November 22, 2008
Two years ago today I walked into Brookwood Hospital with a suitcase of 'the simple things' without knowing what the outcome would be. My pregnancy had sustained to the 27th week gestation..which was miraculous in itself after all the scares along the way. However, I still stand to this day with one particular memory of that first afternoon.
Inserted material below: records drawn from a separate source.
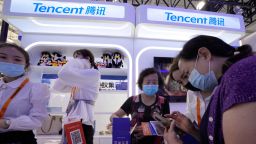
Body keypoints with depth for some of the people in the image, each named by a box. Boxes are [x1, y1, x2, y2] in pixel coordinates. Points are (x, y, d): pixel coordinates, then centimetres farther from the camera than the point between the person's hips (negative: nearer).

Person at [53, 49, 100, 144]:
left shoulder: (94, 73, -6)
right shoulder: (79, 79, 23)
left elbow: (64, 74, -17)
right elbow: (57, 86, 16)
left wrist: (73, 62, 4)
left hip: (83, 120, -8)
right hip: (73, 119, 8)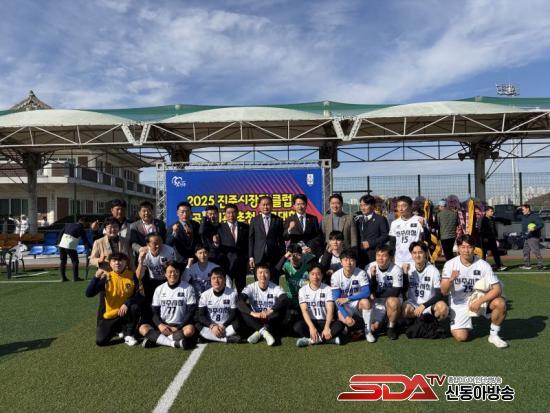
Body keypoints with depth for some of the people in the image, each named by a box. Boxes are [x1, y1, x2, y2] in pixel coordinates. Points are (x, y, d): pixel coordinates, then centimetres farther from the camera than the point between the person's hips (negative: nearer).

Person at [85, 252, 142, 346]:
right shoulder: (106, 277, -10)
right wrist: (96, 277, -31)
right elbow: (89, 294, -18)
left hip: (125, 313, 0)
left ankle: (128, 335, -8)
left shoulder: (132, 276, -8)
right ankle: (117, 329, 21)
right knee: (100, 341, -14)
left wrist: (127, 303, -30)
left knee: (135, 307, -32)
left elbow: (139, 295, -14)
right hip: (109, 316, 0)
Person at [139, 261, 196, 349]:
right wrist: (160, 325, -12)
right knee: (143, 328, -23)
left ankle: (154, 338, -28)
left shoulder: (187, 288, 1)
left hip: (180, 326, -2)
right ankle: (174, 343, -35)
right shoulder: (159, 289, 10)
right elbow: (154, 311, 8)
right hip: (162, 326, 3)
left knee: (190, 329, -35)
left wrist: (178, 328, -12)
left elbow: (191, 311, -3)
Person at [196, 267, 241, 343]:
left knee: (238, 324, -31)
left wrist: (223, 326, -19)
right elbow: (201, 315, -5)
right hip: (210, 326, 1)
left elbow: (234, 314, -4)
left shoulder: (232, 293, -4)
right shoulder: (205, 295, 0)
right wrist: (212, 326, -22)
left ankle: (209, 336, -26)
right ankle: (227, 339, -33)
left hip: (226, 327, -1)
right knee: (197, 326, -29)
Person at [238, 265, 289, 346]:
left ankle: (259, 332, -29)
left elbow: (285, 300, -28)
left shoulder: (275, 288, -8)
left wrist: (270, 311, -41)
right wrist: (253, 313, -39)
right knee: (243, 309, -23)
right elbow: (240, 301, -23)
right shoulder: (251, 287, -6)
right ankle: (263, 331, -31)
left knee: (282, 306, -26)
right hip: (256, 322, 1)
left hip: (271, 321, -1)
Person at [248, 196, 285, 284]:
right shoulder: (254, 220, 7)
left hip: (274, 257, 0)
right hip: (259, 257, 0)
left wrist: (283, 257, 1)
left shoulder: (278, 220, 6)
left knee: (274, 283, 0)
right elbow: (250, 239, 5)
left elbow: (281, 240, 6)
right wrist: (251, 257, -1)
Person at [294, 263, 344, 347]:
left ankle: (311, 340, -27)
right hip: (310, 322, 0)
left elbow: (330, 310, -10)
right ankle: (329, 338, -27)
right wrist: (311, 327, -27)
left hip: (324, 322, 0)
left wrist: (327, 327, -26)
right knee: (297, 326, -32)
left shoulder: (328, 289, 0)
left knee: (339, 325, -29)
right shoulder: (303, 290, 1)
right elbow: (304, 310, -11)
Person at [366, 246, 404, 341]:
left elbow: (395, 292, -20)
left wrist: (377, 294, -17)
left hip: (393, 299, -2)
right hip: (377, 300, 2)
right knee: (373, 327, -13)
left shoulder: (396, 269, -19)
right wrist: (373, 276, -29)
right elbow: (371, 290, -12)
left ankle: (392, 327, -9)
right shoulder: (370, 267, -12)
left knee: (392, 302, -38)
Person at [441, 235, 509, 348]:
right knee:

I sat on my bed, looking around at the white walls that felt as though they were closing in around me....tons of emotion flooding my mind and heart...mostly terror...worrying with not knowing what would happen..what the outcome would be...and then all of a sudden, as if a switch flipped, I opened a book called "Divine Moments from God", opened it randomly, and the first page I turned to was titled "Miracles"...yep..freaked me out a little bit, and the verse written under the title read, "Come and see the awesome miracles God performs for His people" Psalm 66:5....and at that moment it was so clear to me as my heart stopped racing, my soul felt peace and my mind calmed down...It was as if God was telling me, "Dana don't worry, You are about to witness a miracle with these little boys...I have them taken care of, look how far I have carried you already"
I think for the first time in my life, God spoke to me. Some people would call it a real crafty coincidence, but I felt the Holy Spirit in that room, Rm 223, on November 22, 2008. Somehow, at that moment I realized that not only had He carried me (and the boys) through this pregnancy of doom, but He was not about to leave me on this journey, and His miracle had just begun....
November 22, 2010
Two years later, these boys are thriving unbelievably. The are very near their second birthday, and are developing wonderfully. They are speaking around 65 words the last time I listed them out. Our pediatrician said, "I am astounded, really Dana, how well they are doing"
We are so thankful. Then, Now and Forever...
I am sure I will be 87 years old one day and say, "Boys, do yall know what today is...57 years ago on this day, I entered the hospital and God spoke to me...I wanted to worry, but He told me He had you taken care of!"